Ketchikan’s City Council is scheduled to take up a seasonal sales tax proposal on Thursday. The plan would increase the city’s 4% sales tax to 5% between the beginning of April and the end of September in an effort to take advantage of the summer tourism season. The proposal would take effect next year and is estimated to bring in $1.9 million a year.
Council members directed city officials to draft the tax proposal during a closed-door session in June, according to the city’s finance director, Michelle Johansen.
Acting manager Lacey Simpson says the city is in desperate need of new revenue.
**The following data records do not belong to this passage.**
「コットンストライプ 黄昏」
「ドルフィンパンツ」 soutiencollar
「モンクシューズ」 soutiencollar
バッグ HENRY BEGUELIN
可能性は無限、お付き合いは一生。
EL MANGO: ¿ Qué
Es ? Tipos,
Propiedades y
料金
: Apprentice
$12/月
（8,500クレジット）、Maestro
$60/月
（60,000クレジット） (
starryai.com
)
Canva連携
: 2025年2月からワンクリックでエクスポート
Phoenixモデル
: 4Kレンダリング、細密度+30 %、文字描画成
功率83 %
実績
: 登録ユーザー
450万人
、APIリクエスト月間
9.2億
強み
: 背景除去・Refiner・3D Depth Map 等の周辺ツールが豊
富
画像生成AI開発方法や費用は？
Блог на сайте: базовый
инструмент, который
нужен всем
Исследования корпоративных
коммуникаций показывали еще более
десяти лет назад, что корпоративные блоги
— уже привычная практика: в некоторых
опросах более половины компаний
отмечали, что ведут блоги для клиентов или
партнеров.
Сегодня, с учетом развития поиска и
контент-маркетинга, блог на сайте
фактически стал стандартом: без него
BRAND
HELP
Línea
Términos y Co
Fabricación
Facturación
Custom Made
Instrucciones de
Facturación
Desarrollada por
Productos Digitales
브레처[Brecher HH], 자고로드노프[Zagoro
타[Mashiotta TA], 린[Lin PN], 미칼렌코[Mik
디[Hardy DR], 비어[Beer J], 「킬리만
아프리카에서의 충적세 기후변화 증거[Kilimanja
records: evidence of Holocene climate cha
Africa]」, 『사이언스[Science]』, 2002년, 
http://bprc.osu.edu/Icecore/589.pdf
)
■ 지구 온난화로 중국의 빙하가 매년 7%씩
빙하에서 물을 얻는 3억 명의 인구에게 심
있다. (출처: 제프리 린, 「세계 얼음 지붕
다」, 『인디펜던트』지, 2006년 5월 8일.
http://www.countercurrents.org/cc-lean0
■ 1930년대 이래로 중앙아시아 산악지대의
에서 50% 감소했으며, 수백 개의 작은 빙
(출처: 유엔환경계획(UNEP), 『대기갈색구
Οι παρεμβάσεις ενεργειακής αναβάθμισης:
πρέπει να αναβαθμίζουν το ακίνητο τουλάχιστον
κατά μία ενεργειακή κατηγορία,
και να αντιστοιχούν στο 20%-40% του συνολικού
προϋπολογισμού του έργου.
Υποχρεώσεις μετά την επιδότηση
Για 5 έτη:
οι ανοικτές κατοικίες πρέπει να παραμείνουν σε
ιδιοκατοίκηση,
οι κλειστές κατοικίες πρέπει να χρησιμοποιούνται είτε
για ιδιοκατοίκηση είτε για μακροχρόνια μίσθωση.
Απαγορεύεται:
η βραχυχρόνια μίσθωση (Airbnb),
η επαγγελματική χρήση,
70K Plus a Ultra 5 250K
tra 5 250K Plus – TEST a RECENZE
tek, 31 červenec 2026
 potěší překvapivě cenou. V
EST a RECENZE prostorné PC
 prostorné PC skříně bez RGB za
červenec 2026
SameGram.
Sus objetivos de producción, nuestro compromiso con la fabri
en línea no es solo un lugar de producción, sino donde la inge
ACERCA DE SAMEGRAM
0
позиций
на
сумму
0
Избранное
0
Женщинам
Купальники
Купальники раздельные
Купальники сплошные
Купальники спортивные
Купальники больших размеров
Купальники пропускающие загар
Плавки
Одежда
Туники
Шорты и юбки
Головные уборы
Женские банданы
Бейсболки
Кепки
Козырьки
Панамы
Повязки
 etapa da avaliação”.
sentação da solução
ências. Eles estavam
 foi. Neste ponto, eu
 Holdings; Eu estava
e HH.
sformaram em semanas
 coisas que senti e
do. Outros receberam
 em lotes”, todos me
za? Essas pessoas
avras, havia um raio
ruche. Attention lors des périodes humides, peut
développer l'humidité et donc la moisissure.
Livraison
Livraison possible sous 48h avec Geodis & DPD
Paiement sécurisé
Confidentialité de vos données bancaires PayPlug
A memo to the council paints a bleak picture of city finances: Simpson says the city’s main bank account, which funds things like firefighters, ambulances and police, is facing a $2.2 million shortfall this year as the community’s tourism economy recovers. She says the budget problem was exacerbated by the City Council’s decision earlier this year to hold property taxes steady rather than go forward with a long-deferred rate increase.
Then, earlier this month, the council authorized a 2% cost of living raise and changes to health insurance co-pays for city workers represented by the International Brotherhood of Electrical Workers Local 1547. A similar raise for non-union employees is up for a vote this Thursday. Together, the raises are forecast to cost $3.9 million over three years. And Simpson says that even with the pay increases, city salaries for some positions are not keeping pace with other municipalities or private sector wages. And that makes it harder to attract workers.
Simpson recommends the council go forward with the seasonal sales tax proposal. Because Ketchikan’s city and borough governments each charge a sales tax, the total sales tax charged to consumers within city limits would rise from 6.5% to 7.5% during the summer months.
In other business, council members are scheduled to take a second vote on a proposal to limit the mayor and council members to three consecutive terms in office. If approved, the charter amendment would come back for one more vote in August before it’s placed on this October’s municipal ballot.
Ketchikan’s City Council meets at 7 p.m. Thursday at City Hall. Members of the public have a chance to weigh in at the beginning of the meeting. The meeting is livestreamed on local cable channels and the city’s website.